The presence of local_counts, an array that is private to the scope of each thread (i.e., allocated in the thread’s stack). Like counts, local_counts contains MAX elements, given that MAX is the maximum value any element can hold in our input array.
Each thread makes updates to local_counts at its own pace, without any contention for shared variables.
A single call to pthread_mutex_lock protects each thread’s update to the global counts array, which happens only once at the end of each thread’s execution.

In this manner, we reduce the time each thread spends in a critical section to just updating the shared counts array. Even though only one thread can enter the critical section at a time, the time each thread spends there is proportional to MAX, not n, the length of the global array. Since MAX is much less than n, we should see an improvement in performance.

Let’s now benchmark this version of our code:

$ ./countElems_p_v3 100000000 0 1
Time for Step 1 is 0.334574 s

$ ./countElems_p_v3 100000000 0 2
Time for Step 1 is 0.209347 s

$ ./countElems_p_v3 100000000 0 4
Time for Step 1 is 0.130745 s

Wow, what a difference! Our program not only computes the correct answers, but also executes faster as we increase the number of threads.

The lesson to take away here is this: to efficiently minimize a critical section, use local variables to collect intermediate values. After the hard work requiring parallelization is over, use a mutex to safely update any shared variable(s).

Deadlock

In some programs, waiting threads have dependencies on one another. A situation called deadlock can arise when multiple synchronization constructs like mutexes are incorrectly applied. A deadlocked thread is blocked from execution by another thread, which itself is blocked on a blocked thread. Gridlock (in which cars in all directions cannot move forward due to being blocked by other cars) is a common real-world example of deadlock that occurs at busy city intersections.

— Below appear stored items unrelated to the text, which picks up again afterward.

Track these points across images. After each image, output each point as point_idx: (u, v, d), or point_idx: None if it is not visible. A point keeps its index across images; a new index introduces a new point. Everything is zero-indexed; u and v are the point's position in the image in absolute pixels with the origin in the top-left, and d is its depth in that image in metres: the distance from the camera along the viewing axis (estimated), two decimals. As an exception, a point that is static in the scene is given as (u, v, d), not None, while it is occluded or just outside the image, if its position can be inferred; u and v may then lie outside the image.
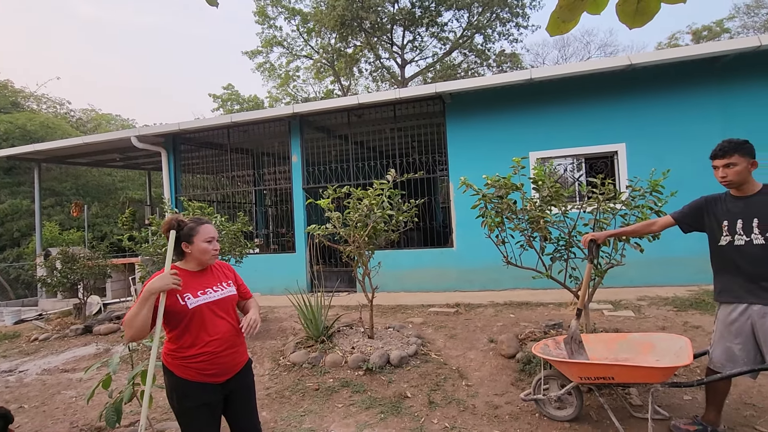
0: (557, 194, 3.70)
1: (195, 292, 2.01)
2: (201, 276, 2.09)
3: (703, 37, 21.63)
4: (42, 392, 4.33)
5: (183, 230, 2.05)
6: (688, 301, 5.39)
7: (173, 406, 2.03)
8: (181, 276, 2.02)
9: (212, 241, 2.07)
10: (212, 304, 2.04)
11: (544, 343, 3.08)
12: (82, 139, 9.35)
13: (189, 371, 1.97)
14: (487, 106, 7.36)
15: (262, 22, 22.32)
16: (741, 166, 2.39)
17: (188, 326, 1.97)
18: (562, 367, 2.79)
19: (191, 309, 1.97)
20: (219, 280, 2.13)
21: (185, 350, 1.97)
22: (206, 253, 2.06)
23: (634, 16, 1.20)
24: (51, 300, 9.49)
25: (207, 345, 1.98)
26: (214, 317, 2.03)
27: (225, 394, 2.08)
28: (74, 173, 17.98)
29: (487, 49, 21.45)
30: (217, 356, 2.01)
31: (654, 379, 2.52)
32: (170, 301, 1.95)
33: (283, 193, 11.05)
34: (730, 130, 6.37)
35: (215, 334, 2.01)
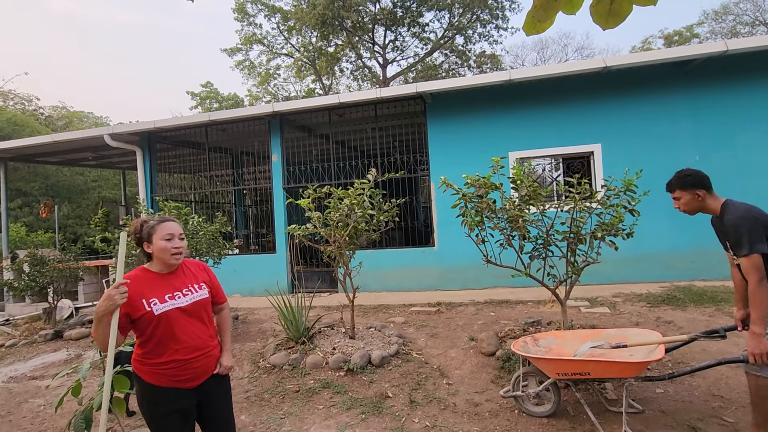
0: (535, 194, 3.76)
1: (162, 296, 1.91)
2: (169, 278, 1.99)
3: (674, 42, 22.41)
4: (8, 401, 4.15)
5: (143, 231, 1.96)
6: (660, 297, 5.57)
7: (144, 413, 1.95)
8: (147, 279, 1.93)
9: (172, 238, 1.95)
10: (181, 309, 1.93)
11: (523, 341, 3.14)
12: (52, 137, 8.99)
13: (159, 377, 1.90)
14: (468, 107, 7.43)
15: (242, 20, 21.97)
16: (685, 198, 2.49)
17: (155, 332, 1.88)
18: (540, 364, 2.86)
19: (157, 315, 1.86)
20: (190, 281, 2.03)
21: (154, 357, 1.89)
22: (165, 252, 1.93)
23: (607, 17, 1.22)
24: (19, 304, 9.10)
25: (177, 352, 1.89)
26: (184, 323, 1.93)
27: (198, 398, 2.00)
28: (43, 173, 17.29)
29: (467, 50, 21.67)
30: (189, 362, 1.92)
31: (628, 373, 2.60)
32: (133, 308, 1.85)
33: (263, 192, 10.90)
34: (699, 131, 6.62)
35: (185, 341, 1.92)
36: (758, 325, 2.17)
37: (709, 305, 5.12)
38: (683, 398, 3.13)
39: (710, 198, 2.44)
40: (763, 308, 2.16)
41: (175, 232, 1.97)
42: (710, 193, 2.44)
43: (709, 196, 2.44)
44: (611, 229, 3.73)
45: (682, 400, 3.10)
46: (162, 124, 8.44)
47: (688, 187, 2.45)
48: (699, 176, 2.44)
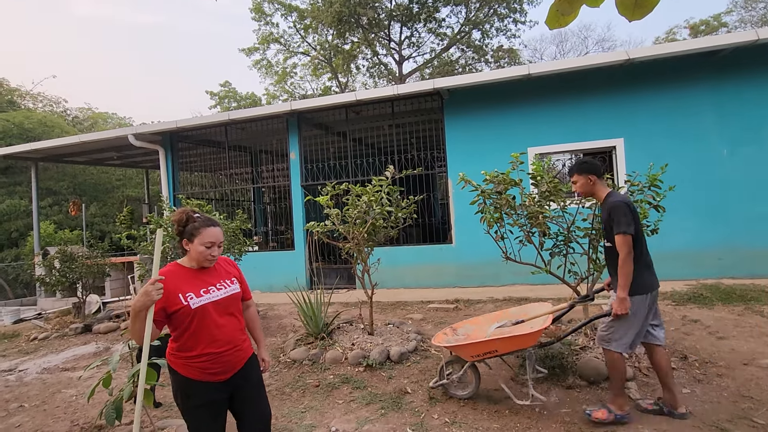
0: (556, 189, 3.70)
1: (198, 290, 1.96)
2: (203, 274, 2.03)
3: (701, 32, 21.62)
4: (42, 391, 4.33)
5: (188, 227, 1.99)
6: (686, 295, 5.42)
7: (178, 405, 2.01)
8: (182, 274, 1.98)
9: (212, 246, 1.99)
10: (215, 303, 1.98)
11: (444, 333, 3.48)
12: (79, 138, 9.30)
13: (193, 370, 1.95)
14: (485, 102, 7.35)
15: (259, 19, 22.20)
16: (581, 182, 2.89)
17: (191, 326, 1.92)
18: (456, 351, 3.20)
19: (194, 309, 1.91)
20: (222, 277, 2.08)
21: (188, 350, 1.94)
22: (202, 256, 1.99)
23: (633, 8, 1.19)
24: (50, 299, 9.47)
25: (210, 345, 1.94)
26: (218, 317, 1.98)
27: (230, 391, 2.04)
28: (71, 172, 17.91)
29: (484, 45, 21.38)
30: (221, 356, 1.97)
31: (526, 344, 2.98)
32: (170, 303, 1.89)
33: (282, 190, 11.03)
34: (727, 125, 6.39)
35: (219, 334, 1.97)
36: (623, 290, 2.67)
37: (738, 304, 4.95)
38: (711, 399, 3.05)
39: (600, 184, 2.86)
40: (627, 277, 2.66)
41: (216, 240, 2.01)
42: (600, 180, 2.86)
43: (599, 182, 2.86)
44: (635, 225, 3.64)
45: (710, 401, 3.02)
46: (183, 123, 8.63)
47: (584, 173, 2.86)
48: (593, 164, 2.87)
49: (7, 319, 8.24)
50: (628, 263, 2.65)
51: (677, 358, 3.65)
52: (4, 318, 8.34)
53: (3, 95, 19.89)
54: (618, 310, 2.70)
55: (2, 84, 20.41)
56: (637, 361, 3.54)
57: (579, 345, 3.74)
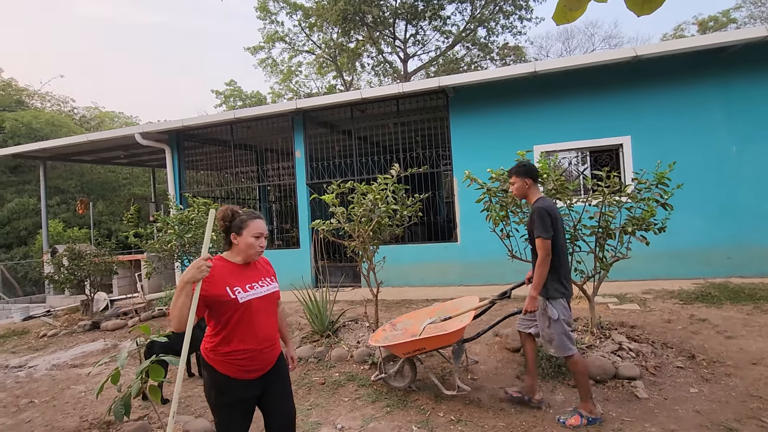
0: (562, 187, 3.68)
1: (244, 285, 1.97)
2: (247, 270, 2.05)
3: (709, 28, 21.35)
4: (52, 387, 4.39)
5: (234, 221, 2.01)
6: (694, 294, 5.37)
7: (210, 401, 2.01)
8: (228, 268, 1.98)
9: (260, 237, 2.02)
10: (260, 299, 2.00)
11: (383, 329, 3.65)
12: (87, 137, 9.38)
13: (230, 367, 1.94)
14: (491, 100, 7.32)
15: (264, 18, 22.24)
16: (518, 184, 3.03)
17: (236, 321, 1.92)
18: (391, 349, 3.38)
19: (242, 303, 1.92)
20: (263, 275, 2.10)
21: (229, 346, 1.93)
22: (252, 248, 2.00)
23: (642, 3, 1.18)
24: (59, 297, 9.58)
25: (251, 341, 1.94)
26: (261, 314, 1.99)
27: (262, 388, 2.05)
28: (79, 171, 18.08)
29: (490, 42, 21.27)
30: (260, 353, 1.98)
31: (452, 340, 3.21)
32: (219, 292, 1.89)
33: (287, 188, 11.06)
34: (735, 122, 6.32)
35: (260, 331, 1.97)
36: (535, 290, 2.85)
37: (747, 303, 4.90)
38: (719, 398, 3.02)
39: (534, 188, 3.00)
40: (541, 278, 2.82)
41: (263, 231, 2.04)
42: (535, 184, 3.01)
43: (534, 186, 3.00)
44: (642, 223, 3.62)
45: (718, 401, 2.99)
46: (189, 122, 8.67)
47: (521, 175, 3.00)
48: (530, 168, 3.00)
49: (16, 316, 8.35)
50: (544, 265, 2.80)
51: (685, 357, 3.62)
52: (14, 315, 8.46)
53: (12, 95, 20.09)
54: (528, 307, 2.90)
55: (11, 84, 20.62)
56: (644, 360, 3.52)
57: (585, 343, 3.72)
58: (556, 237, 2.82)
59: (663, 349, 3.75)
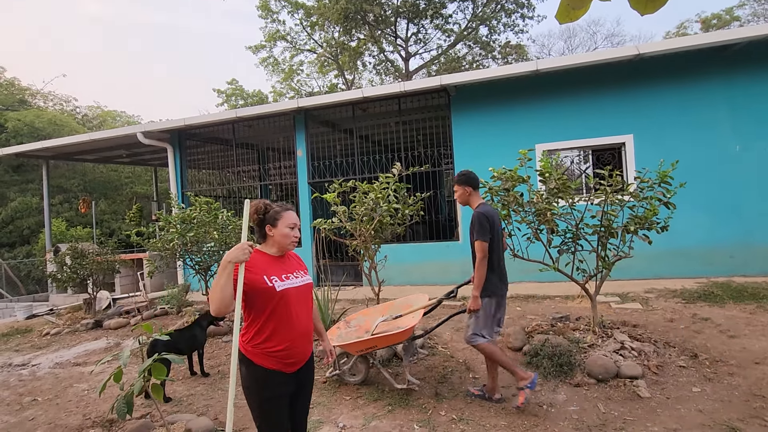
0: (564, 186, 3.67)
1: (280, 275, 1.97)
2: (281, 261, 2.06)
3: (712, 26, 21.25)
4: (55, 385, 4.40)
5: (268, 213, 2.03)
6: (696, 293, 5.35)
7: (252, 396, 1.96)
8: (264, 259, 2.00)
9: (294, 227, 2.04)
10: (296, 289, 2.00)
11: (337, 326, 3.79)
12: (89, 136, 9.40)
13: (269, 360, 1.92)
14: (493, 99, 7.30)
15: (266, 16, 22.23)
16: (459, 191, 3.24)
17: (274, 311, 1.92)
18: (344, 348, 3.50)
19: (279, 291, 1.92)
20: (297, 267, 2.11)
21: (267, 337, 1.92)
22: (287, 239, 2.02)
23: (646, 2, 1.17)
24: (61, 295, 9.61)
25: (290, 333, 1.94)
26: (297, 304, 1.99)
27: (296, 383, 2.03)
28: (81, 170, 18.13)
29: (492, 41, 21.20)
30: (298, 345, 1.97)
31: (401, 339, 3.34)
32: (256, 279, 1.89)
33: (289, 187, 11.07)
34: (739, 120, 6.29)
35: (298, 323, 1.97)
36: (476, 289, 3.06)
37: (750, 302, 4.88)
38: (722, 398, 3.01)
39: (474, 195, 3.21)
40: (480, 279, 3.03)
41: (297, 222, 2.07)
42: (475, 191, 3.22)
43: (474, 193, 3.21)
44: (645, 222, 3.61)
45: (721, 400, 2.99)
46: (191, 121, 8.68)
47: (462, 184, 3.21)
48: (470, 177, 3.20)
49: (20, 314, 8.38)
50: (482, 266, 3.02)
51: (687, 357, 3.62)
52: (17, 313, 8.49)
53: (14, 94, 20.14)
54: (471, 307, 3.09)
55: (13, 83, 20.66)
56: (646, 359, 3.51)
57: (587, 342, 3.72)
58: (494, 240, 3.05)
59: (665, 349, 3.74)
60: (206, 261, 5.80)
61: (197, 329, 4.28)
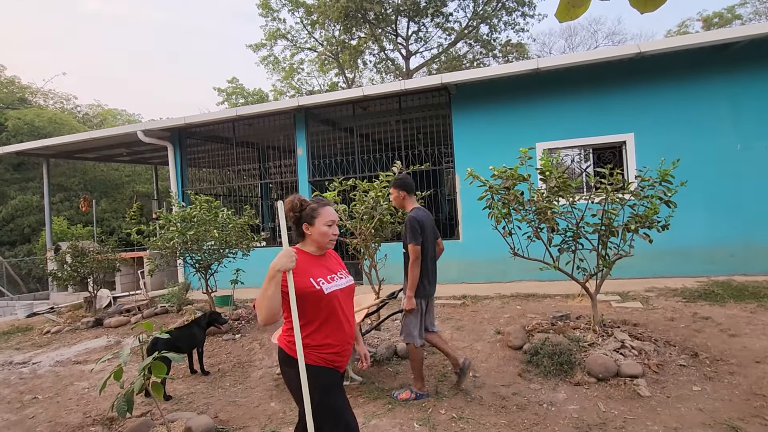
0: (565, 185, 3.67)
1: (326, 276, 1.88)
2: (323, 261, 1.96)
3: (714, 24, 21.19)
4: (55, 383, 4.41)
5: (305, 211, 1.93)
6: (697, 292, 5.35)
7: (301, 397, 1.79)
8: (307, 259, 1.90)
9: (332, 225, 1.93)
10: (342, 290, 1.91)
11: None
12: (90, 134, 9.40)
13: (322, 360, 1.85)
14: (494, 97, 7.28)
15: (266, 15, 22.21)
16: (394, 195, 3.40)
17: (322, 313, 1.83)
18: None
19: (327, 294, 1.83)
20: (337, 267, 2.01)
21: (317, 340, 1.84)
22: (326, 237, 1.92)
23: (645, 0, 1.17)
24: (62, 293, 9.63)
25: (339, 336, 1.87)
26: (344, 307, 1.90)
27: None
28: (82, 168, 18.14)
29: (492, 40, 21.16)
30: (346, 348, 1.91)
31: None
32: (302, 282, 1.80)
33: (289, 186, 11.06)
34: (740, 118, 6.27)
35: (345, 324, 1.89)
36: (410, 290, 3.21)
37: (750, 301, 4.88)
38: (722, 397, 3.01)
39: (408, 199, 3.34)
40: (413, 280, 3.19)
41: (335, 219, 1.96)
42: (410, 195, 3.35)
43: (408, 197, 3.34)
44: (645, 221, 3.60)
45: (721, 399, 2.98)
46: (192, 120, 8.67)
47: (397, 188, 3.37)
48: (405, 181, 3.35)
49: (20, 312, 8.40)
50: (414, 268, 3.17)
51: (687, 356, 3.61)
52: (18, 312, 8.51)
53: (14, 93, 20.14)
54: (406, 307, 3.24)
55: (14, 82, 20.66)
56: (647, 358, 3.51)
57: (588, 341, 3.72)
58: (424, 244, 3.19)
59: (666, 347, 3.74)
60: (206, 259, 5.80)
61: (196, 328, 4.29)
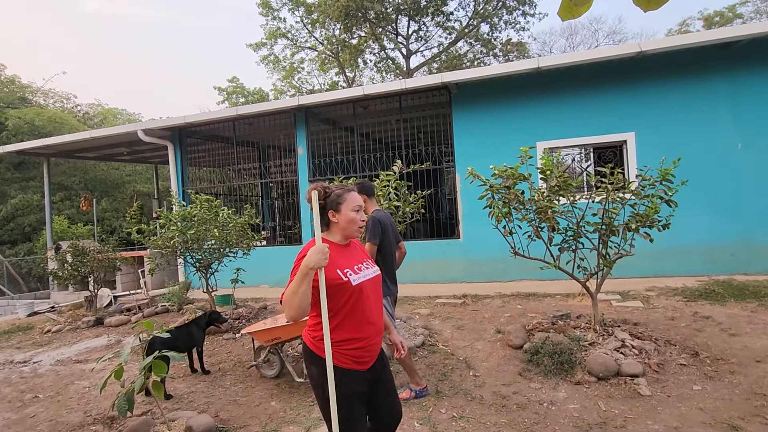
0: (566, 184, 3.66)
1: (352, 267, 1.80)
2: (348, 251, 1.88)
3: (715, 23, 21.16)
4: (56, 382, 4.41)
5: (330, 197, 1.85)
6: (697, 291, 5.35)
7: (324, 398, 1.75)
8: (333, 248, 1.81)
9: (359, 210, 1.85)
10: (369, 283, 1.82)
11: (263, 322, 4.05)
12: (90, 133, 9.40)
13: (342, 358, 1.76)
14: (494, 96, 7.28)
15: (266, 14, 22.17)
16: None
17: (349, 306, 1.76)
18: (255, 336, 3.80)
19: (354, 286, 1.75)
20: (363, 257, 1.92)
21: (342, 334, 1.76)
22: (354, 224, 1.84)
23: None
24: (63, 293, 9.63)
25: (366, 329, 1.78)
26: (371, 298, 1.82)
27: (370, 382, 1.86)
28: (82, 168, 18.14)
29: (493, 39, 21.13)
30: (373, 342, 1.81)
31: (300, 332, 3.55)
32: (331, 275, 1.73)
33: (290, 185, 11.06)
34: (741, 117, 6.27)
35: (372, 317, 1.80)
36: None
37: (751, 300, 4.88)
38: (722, 396, 3.01)
39: (369, 202, 3.43)
40: None
41: (362, 204, 1.89)
42: (370, 199, 3.45)
43: (369, 201, 3.43)
44: (646, 220, 3.60)
45: (722, 398, 2.98)
46: (192, 119, 8.67)
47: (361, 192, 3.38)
48: (364, 185, 3.45)
49: (21, 311, 8.40)
50: None
51: (688, 355, 3.61)
52: (19, 311, 8.51)
53: (15, 92, 20.13)
54: None
55: (14, 81, 20.66)
56: (647, 357, 3.51)
57: (588, 341, 3.72)
58: (384, 243, 3.30)
59: (666, 347, 3.74)
60: (207, 258, 5.80)
61: (194, 327, 4.28)
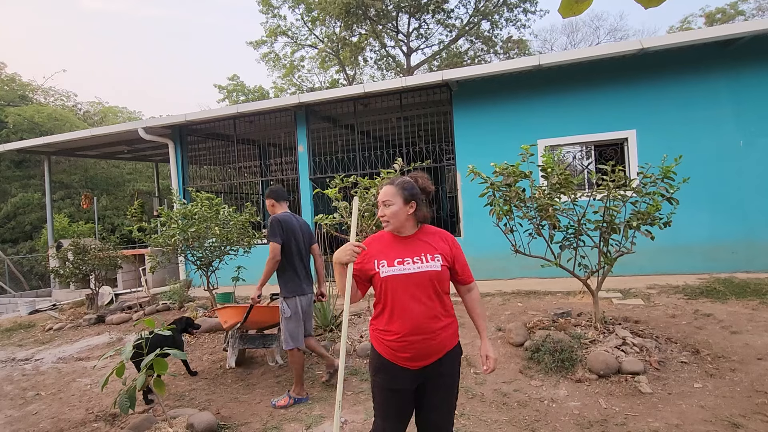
0: (566, 182, 3.66)
1: (392, 259, 1.78)
2: (405, 243, 1.83)
3: (716, 20, 21.08)
4: (58, 380, 4.43)
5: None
6: (698, 289, 5.34)
7: (371, 380, 1.87)
8: (386, 240, 1.85)
9: (384, 204, 1.81)
10: (407, 276, 1.74)
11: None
12: (91, 131, 9.39)
13: (384, 347, 1.78)
14: (495, 94, 7.26)
15: (267, 11, 22.12)
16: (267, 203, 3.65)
17: (382, 297, 1.78)
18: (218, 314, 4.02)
19: (382, 278, 1.75)
20: (425, 251, 1.80)
21: (382, 323, 1.80)
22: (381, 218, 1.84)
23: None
24: (64, 291, 9.65)
25: (402, 325, 1.73)
26: (408, 294, 1.74)
27: (420, 382, 1.80)
28: (83, 166, 18.14)
29: (494, 36, 21.08)
30: (409, 342, 1.73)
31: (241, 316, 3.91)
32: (368, 266, 1.80)
33: (290, 183, 11.06)
34: (743, 115, 6.25)
35: (406, 315, 1.73)
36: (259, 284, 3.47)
37: (752, 298, 4.87)
38: (723, 394, 3.01)
39: (278, 206, 3.60)
40: (265, 276, 3.42)
41: (382, 198, 1.83)
42: (278, 202, 3.60)
43: (277, 204, 3.60)
44: (647, 218, 3.59)
45: (723, 396, 2.98)
46: (192, 117, 8.67)
47: (267, 197, 3.64)
48: (273, 190, 3.61)
49: (23, 309, 8.42)
50: (269, 265, 3.40)
51: (689, 353, 3.61)
52: (21, 309, 8.53)
53: (15, 90, 20.12)
54: (252, 296, 3.56)
55: (14, 79, 20.64)
56: (648, 355, 3.51)
57: (589, 338, 3.72)
58: (288, 243, 3.41)
59: (667, 344, 3.74)
60: (208, 256, 5.80)
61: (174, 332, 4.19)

To illustrate a deadlock scenario in code, let’s consider an example where multithreading is used to implement a banking application. Each user’s account is defined by a balance and its own mutex (ensuring that no race conditions can occur when updating the balance):

struct account {
    pthread_mutex_t lock;
    int balance;
};

Consider the following naive implementation of a Transfer function that moves money from one bank account to another:

void *Transfer(void *args){
    //argument passing removed to increase readability
    //...

    pthread_mutex_lock(&fromAcct->lock);
    pthread_mutex_lock(&toAcct->lock);

    fromAcct->balance -= amt;
    toAcct->balance += amt;

    pthread_mutex_unlock(&fromAcct->lock);
    pthread_mutex_unlock(&toAcct->lock);

    return NULL;
}

Suppose that Threads 0 and 1 are executing concurrently and represent users A and B, respectively. Now consider the situation in which A and B want to transfer money to each other: A wants to transfer 20 dollars to B, while B wants to transfer 40 to A.

In the path of execution highlighted by Figure 1, both threads concurrently execute the Transfer function. Thread 0 acquires the lock of acctA while Thread 1 acquires the lock of acctB. Now consider what happens. To continue executing, Thread 0 needs to acquire the lock on acctB, which Thread 1 holds. Likewise, Thread 1 needs to acquire the lock on acctA to continue executing, which Thread 0 holds. Since both threads are blocked on each other, they are in deadlock.

Figure 1. An example of deadlock

Although the OS provides some protection against deadlock, programmers should be mindful about writing code that increases the likelihood of deadlock. For example, the preceding scenario could have been avoided by rearranging the locks so that each lock/unlock pair surrounds only the balance update statement associated with it:

void *Transfer(void *args){
    //argument passing removed to increase readability
    //...

    pthread_mutex_lock(&fromAcct->lock);
    fromAcct->balance -= amt;
    pthread_mutex_unlock(&fromAcct->lock);

    pthread_mutex_lock(&toAcct->lock);
    toAcct->balance += amt;
    pthread_mutex_unlock(&toAcct->lock);

    return NULL;
}

Deadlock is not a situation that is unique to threads. Processes (especially those that are communicating with one another) can deadlock with one another. Programmers should be mindful of the synchronization primitives they use and the consequences of using them incorrectly.